Julian Sanchez reacts to Cory Doctorow's speech

(If you haven't already read or watched or listened to Cory Doctorow's speech yet, well, what are you waiting for?)

Julian Sanchez is a very interesting author. He works for the Cato Institute and writes for Reason magazine. I don't always agree with everything he says but I find his essays to be well-considered, well-written, and thought-provoking.

Sanchez has written an excellent follow-up article to Doctorow's speech: On the Enforcement Fantasy.

What is "the enforcement fantasy", according to Sanchez?

The misapprehension that technology is going to stay still long enough for traditional, targeted law enforcement approaches to effectively limit the scope and scale of copying.
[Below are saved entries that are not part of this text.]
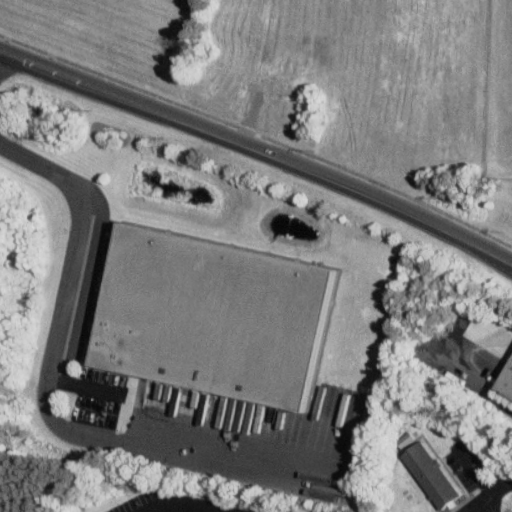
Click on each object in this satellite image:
road: (258, 133)
road: (258, 153)
building: (219, 312)
building: (226, 316)
road: (55, 345)
building: (507, 378)
building: (509, 384)
road: (479, 387)
road: (475, 470)
building: (435, 476)
building: (429, 477)
road: (487, 494)
road: (200, 504)
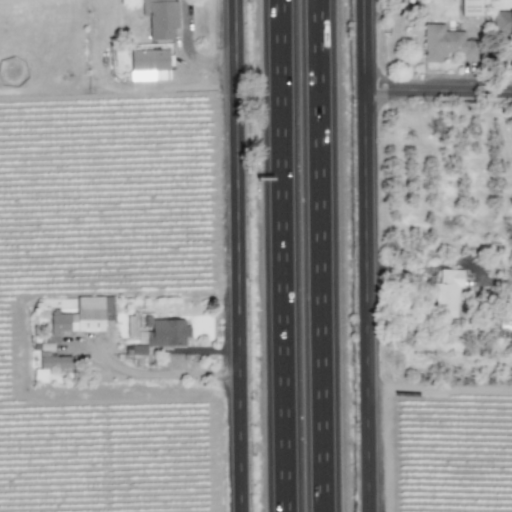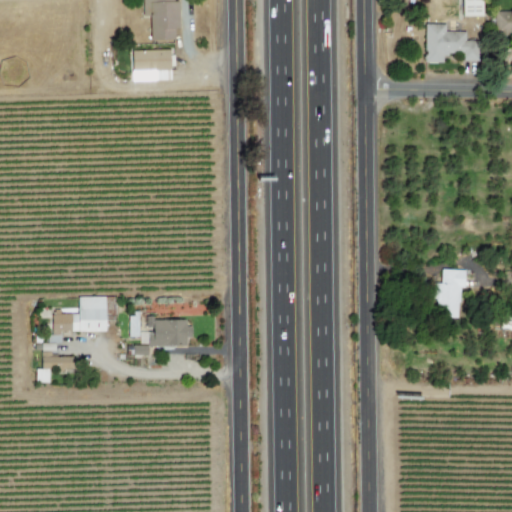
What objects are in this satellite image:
building: (470, 8)
building: (160, 18)
building: (502, 23)
building: (445, 44)
road: (189, 51)
building: (149, 65)
road: (438, 93)
road: (239, 255)
road: (321, 255)
road: (366, 255)
road: (284, 256)
building: (446, 293)
building: (77, 317)
building: (505, 320)
building: (167, 333)
building: (138, 350)
building: (52, 358)
road: (166, 374)
building: (40, 375)
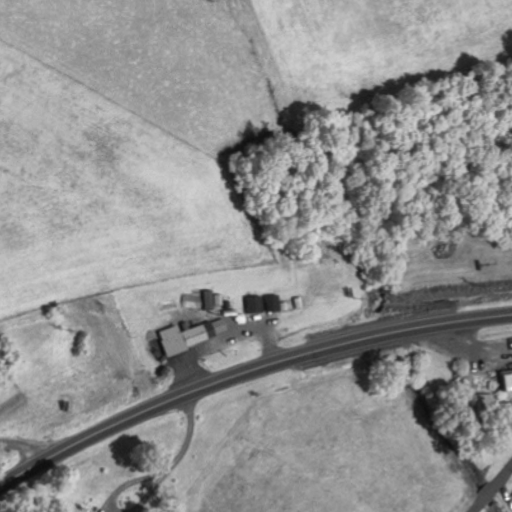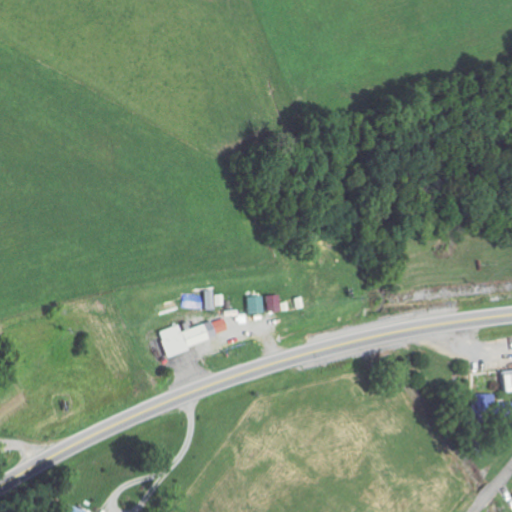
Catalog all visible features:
building: (270, 303)
building: (252, 305)
building: (218, 326)
building: (178, 338)
road: (246, 372)
building: (506, 382)
building: (488, 410)
road: (490, 486)
building: (67, 508)
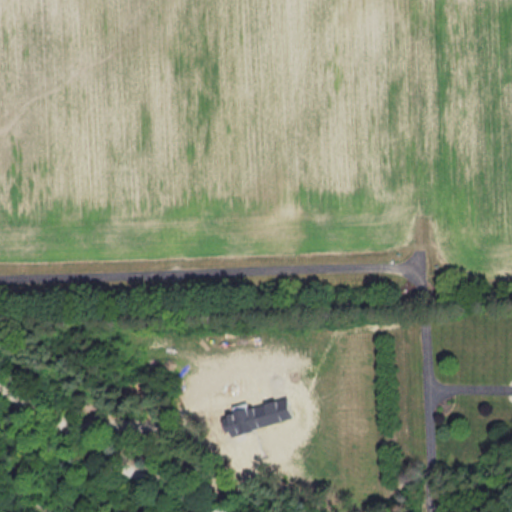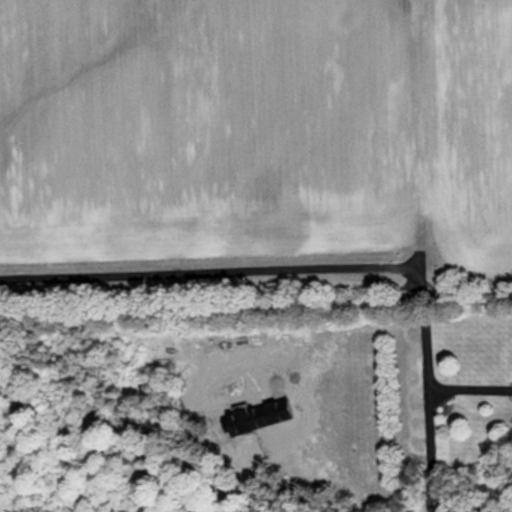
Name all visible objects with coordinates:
road: (305, 270)
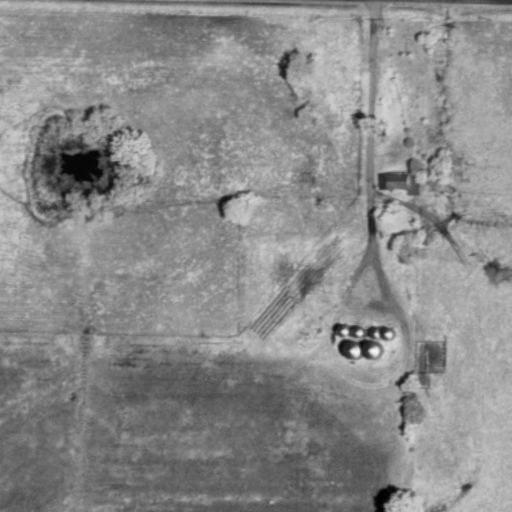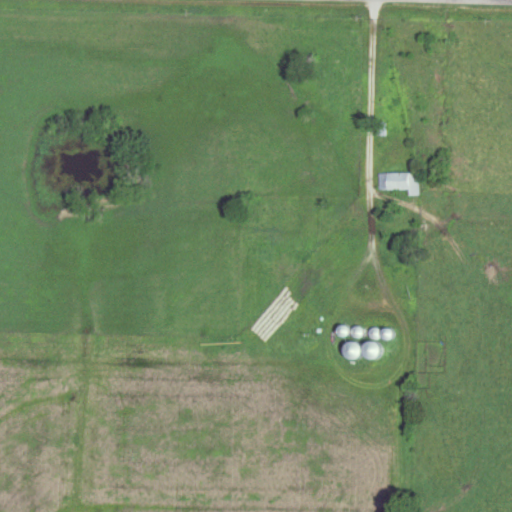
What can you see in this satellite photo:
road: (459, 0)
building: (383, 128)
building: (401, 181)
crop: (193, 429)
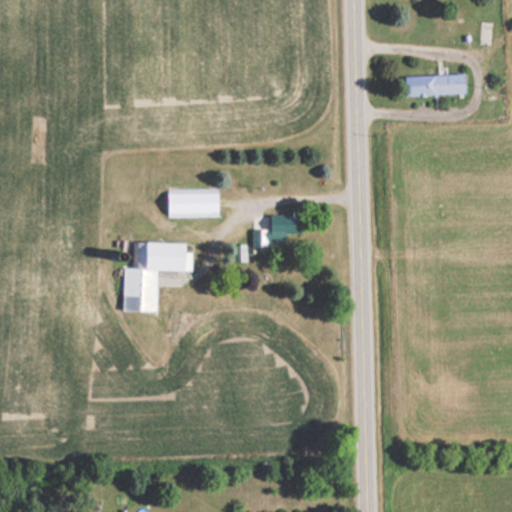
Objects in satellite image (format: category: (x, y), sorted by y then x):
building: (432, 84)
building: (189, 203)
building: (274, 229)
road: (356, 255)
building: (148, 272)
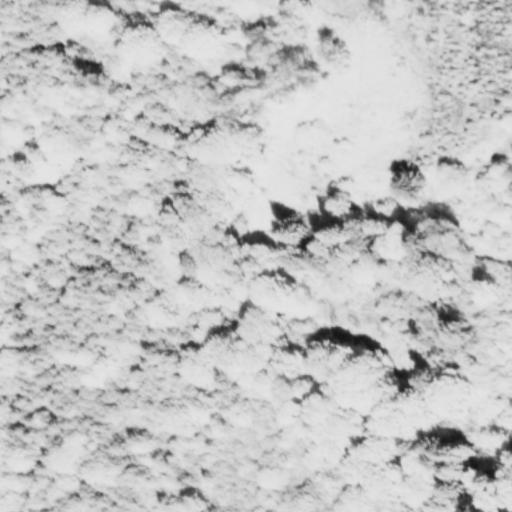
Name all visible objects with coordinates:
road: (263, 162)
road: (74, 481)
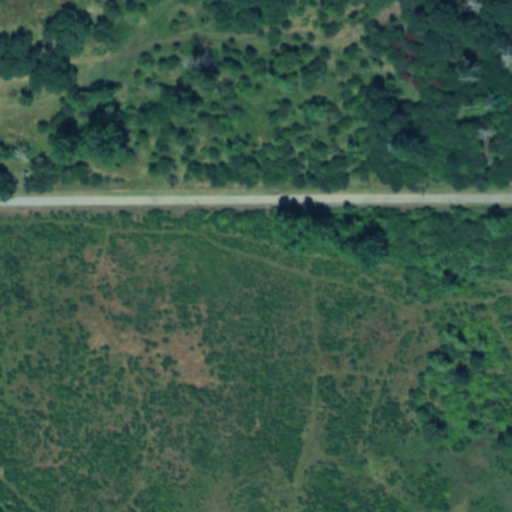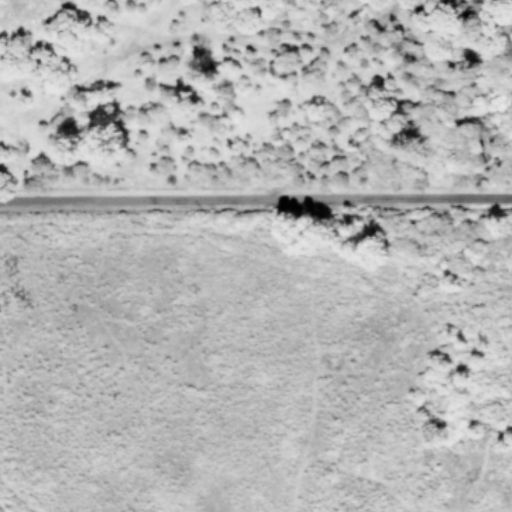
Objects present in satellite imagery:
road: (256, 200)
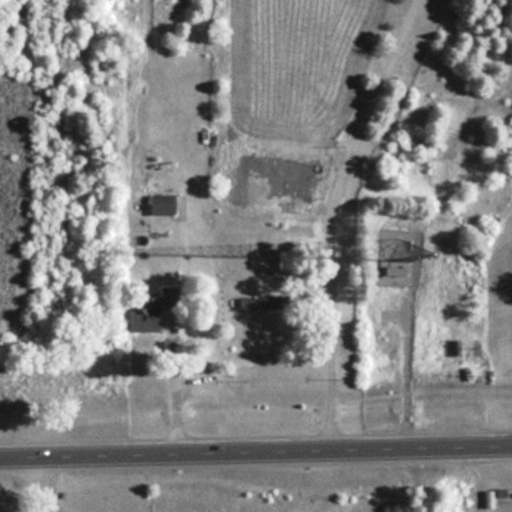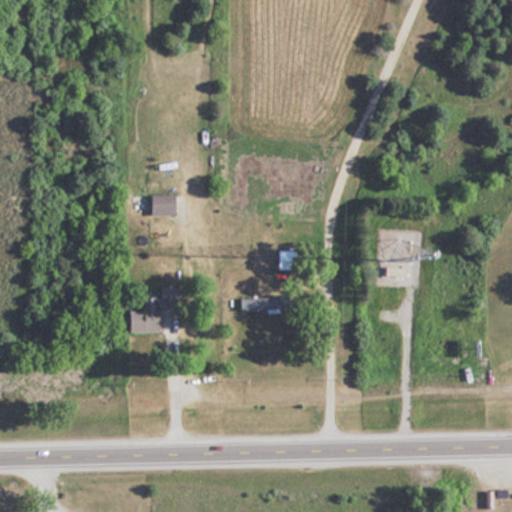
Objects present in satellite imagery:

Sanchez's main point, I believe, is to support Doctorow's observation that regulation must be rooted in the practical and the realistic, and to try to re-direct the discussion toward effective regulation of desired behavior in a context that comprehends the onward march of technology:

We have a legal structure for incentivizing creativity that makes copying and public performance the key points of regulatory intervention. There isn’t some deep moral reason that it’s these points and not others. There are lots of other ways to enjoy creative works without paying the creator, after all

...

We decided to regulate copying instead, because copying was a lot easier and cheaper to regulate when we wrote the copyright statutes.

...

But the thing we decided to regulate because it was rare and expensive is now as cheap and ubiquitous as all the other stuff we didn’t regulate because it was cheap and ubiquitous. The good news is, most people are still glad to pay for the content they really like, if it’s provided in a convenient form and at a reasonable price, even when they can (or did!) easily copy it free.

I'm pleased to see people continuing to study and discuss the issues, and trying to advance the debate in useful ways.